We investigated the prognostic impact of minimal residual disease (MRD) monitoring in acute myeloid leukemia patients harboring DNA methyltransferase 3A-R882H/-R882C mutations (DNMT3A). MRD was determined by real-time quantitative PCR (RQ-PCR) in 1494 samples of 181 DNMT3A patients. At the time of diagnosis, DNMT3A transcript levels did not correlate with presenting clinical characteristics and concurrent gene mutations as well as the survival end points. In Cox regression analyses, bone marrow (BM) DNMT3A transcript levels (log10-transformed continuous variable) were not associated with the rate of relapse or death. DNMT3A transcript levels were significantly higher in BM than in blood after induction I (P=0.01), induction II (P=0.05), consolidation I (P=0.004) and consolidation II (P=0.008).
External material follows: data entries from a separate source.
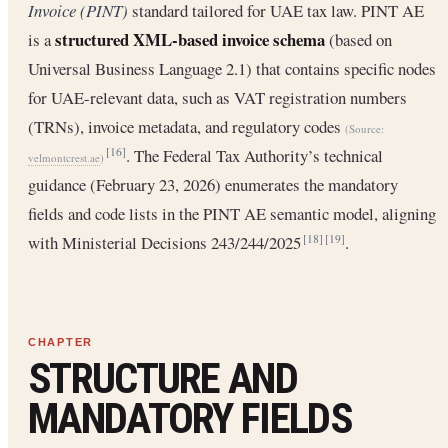
Invoice (PINT)
standard tailored for UAE tax law. PINT AE
structured XML-based invoice schema
is a
(based on
Universal Business Language 2.1) that contains specific nodes
for UAE-relevant data, such as VAT registration numbers
(TRNs), invoice metadata, and regulatory codes
(Source:
. The Federal Tax Authority’s technical
[16]
velmontcrest.ae
)
guidance (February 23, 2026) enumerates the mandatory
fields and code lists in the PINT AE semantic model, aligning
with Ministerial Decisions 243/244/2025
.
[18]
[19]
STRUCTURE AND
MANDATORY FIELDS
With regard to the clinically relevant MRD time points, after two cycles of induction and at the end of therapy, DNMT3A transcript levels had no impact on the end point remission duration and overall survival. Of note, only a minority of the patients achieved RQ-PCR negativity, whereas most had constantly high DNMT3A transcript levels, a finding which is consistent with the persistence of clonal hematopoiesis in hematological remission.

摘要

我们研究了在携带 DNA 甲基转移酶 3A-R882H/-R882C 突变(DNMT3A)的急性髓系白血病患者中微小残留病(MRD)监测的预后影响。在 181 例 DNMT3A 患者的 1494 个样本中通过实时定量 PCR(RQ-PCR)确定了 MRD。在诊断时,DNMT3A 转录水平与表现出的临床特征、同时发生的基因突变以及生存终点均无相关性。在 Cox 回归分析中,骨髓(BM)DNMT3A 转录水平(经对数转换的连续变量)与复发率或死亡率无关。在诱导 I(P=0.01)、诱导 II(P=0.05)、巩固 I(P=0.004)和巩固 II(P=0.008)后,BM 中的 DNMT3A 转录水平明显高于血液。关于临床相关的 MRD 时间点,在两个诱导周期后和治疗结束时,DNMT3A 转录水平对缓解持续时间和总生存无影响。值得注意的是,只有少数患者达到 RQ-PCR 阴性,而大多数患者的 DNMT3A 转录水平持续较高,这一发现与血液学缓解时克隆性造血的持续存在一致。